The coronavirus pandemic and resulting lockdowns have permanently shifted the way many industries think about how and where people work. But will school districts follow suit and embrace workplace flexibility?
The model of one teacher standing in front of a class for six or seven hours a day has changed very little in decades. That’s despite persistent pushes for schools to adopt more flexible approaches, like team-based teaching or assigning teachers’ roles based on their expertise. But after a school year in which teaching was flipped on its head, some experts are hoping that there will be enough momentum for district leaders to permanently reimagine what a teacher’s role could look like.
Thinking beyond the traditional staffing structure could both lead to learning gains for students and help keep teachers in the profession longer, experts say. For teachers who left the classroom but found another job in education, more flexibility was the most common attribute that attracted them to their new jobs, a recent RAND Corporation survey found.
…
Here are four ways that districts can offer more flexibility in the workplace.
…
2. Put teachers on a team
Experts say that reconfiguring the staffing model so that teachers have more time and space to collaborate and learn from one another can help improve student achievement—which will be a particularly important goal next school year. Research has shown that the pandemic has set back student learning, especially for students of color.
“Rethinking staffing has that potential double power of boosting student learning by giving more students access to great teaching and helping teachers be more successful and feel more supported and therefore, be more likely to stay,” said Bryan Hassel, the co-president of Public Impact, an education policy and management-consulting firm in Chapel Hill, N.C.

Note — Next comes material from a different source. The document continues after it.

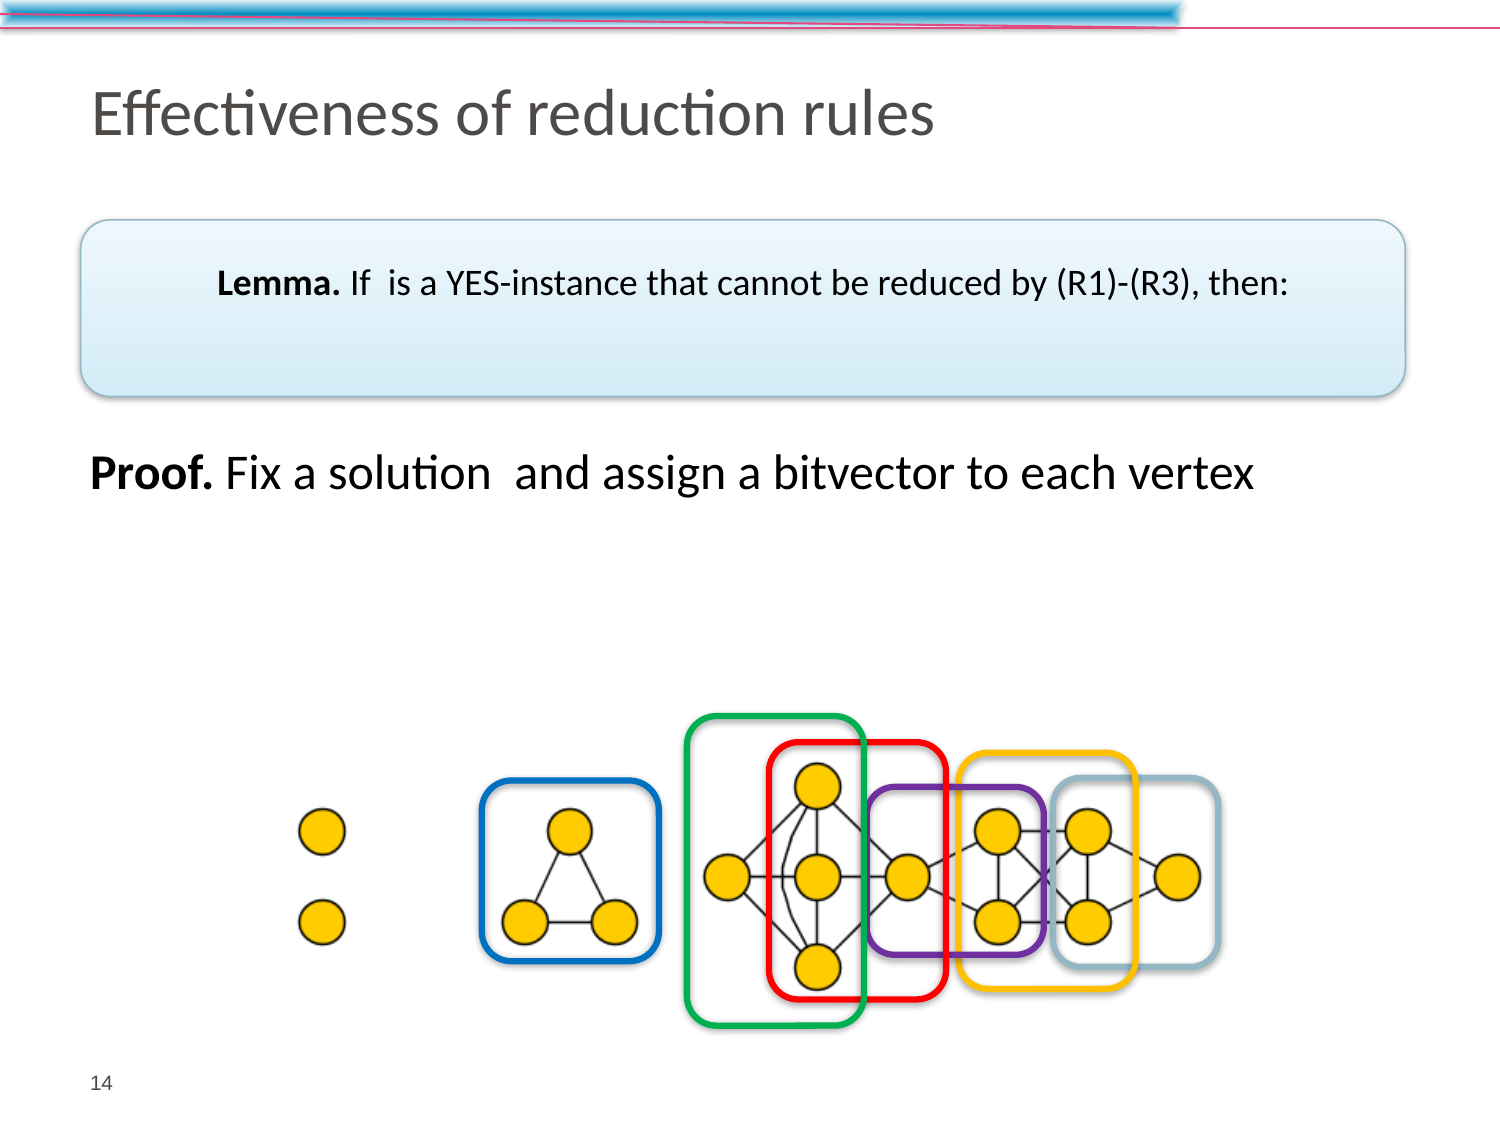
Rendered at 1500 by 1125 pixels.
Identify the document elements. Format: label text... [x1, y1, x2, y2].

Public Impact runs the Opportunity Culture initiative, which seeks to put high-quality teachers in front of more students. Teachers who have demonstrated effectiveness with student learning are named “multi-classroom leaders,” and earn additional pay by leading teams of teachers and taking responsibility for the student growth in all classrooms under their guidance.

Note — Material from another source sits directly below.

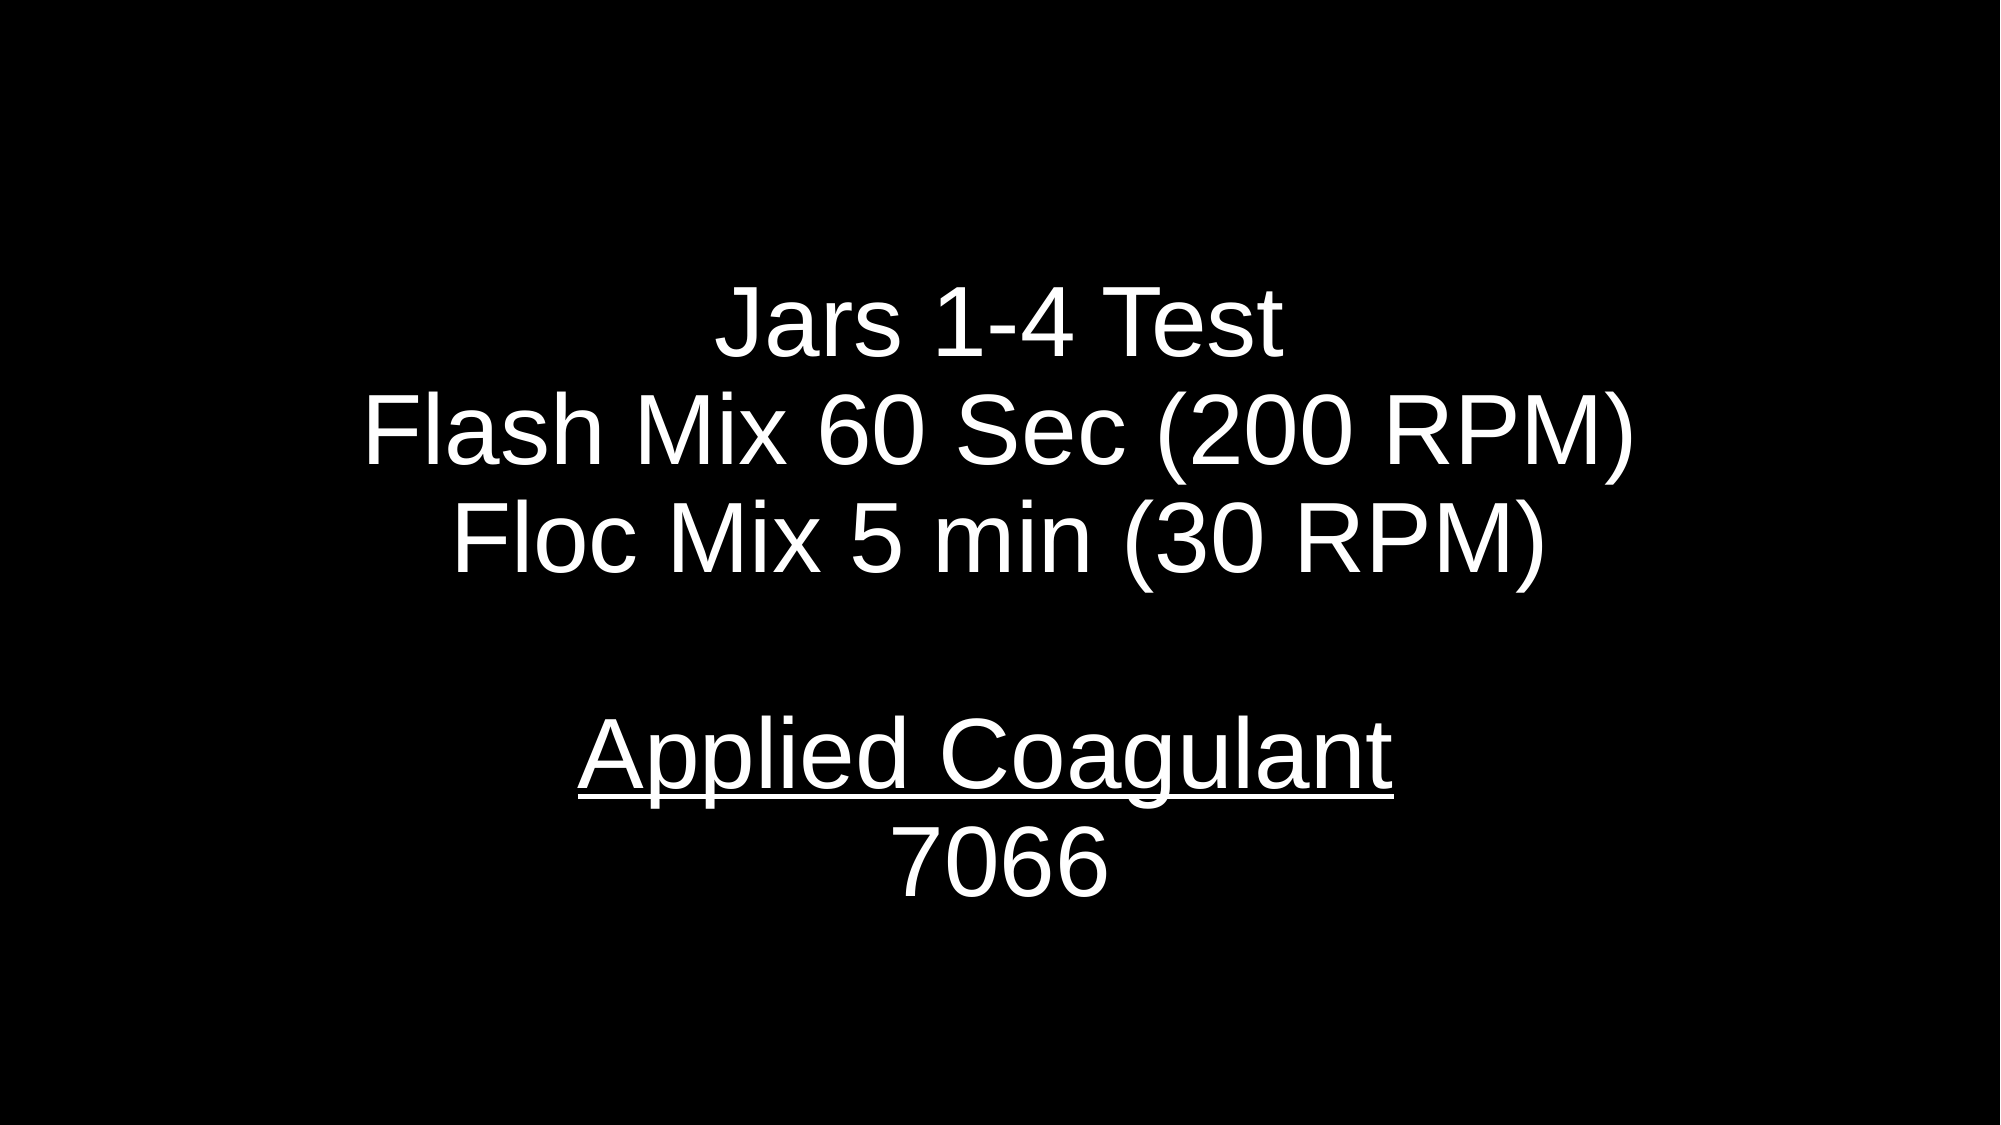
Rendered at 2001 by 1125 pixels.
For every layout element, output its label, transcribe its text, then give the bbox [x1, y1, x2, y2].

title Jars 1-4 Test Flash Mix 60 Sec (200 RPM) Floc Mix 5 min (30 RPM) Applied Coagulant 7066 [249, 43, 1750, 1046]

Research has shown that this model can lead to student learning gains, and Opportunity Culture surveys have indicated that teachers involved are more likely to say they intend to stay at their school. That’s because teachers are given much more guidance and support than they normally would receive, Hassel said.

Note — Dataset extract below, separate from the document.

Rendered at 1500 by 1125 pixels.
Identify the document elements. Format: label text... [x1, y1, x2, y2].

During remote learning, that support was crucial, he said. It also became easier to extend the reach of the multi-classroom leaders beyond their teams. Hassel said districts experimented with having those lead teachers prepare lesson plans and materials for others in different schools. This had been a possibility prior to the pandemic, but few districts considered it as an option.
Now, it might become more common post-pandemic. Even school systems that don’t use the Opportunity Culture model have been asking highly effective teachers to take on new roles in remote learning, said Lake, of the Center on Reinventing Public Education. For instance, a master teacher might film herself giving a lecture on a specialized topic that students in different classrooms can watch, and other teachers can help facilitate subsequent small-group instruction or help students individually.
Almost 50 school districts and charter networks in 10 states are part of Opportunity Culture, and Hassel expects more districts to sign on in the fall. Surveys of participating teachers found that the percentage who wanted the model to continue went up during the pandemic, as did those who said they’d recommend this model to others.
“In a time when overall [teacher] satisfaction was pretty low, we saw increased levels of satisfaction which I chalk up to the support,” Hassel said. “It’s made [teaching] a much less lonely existence.”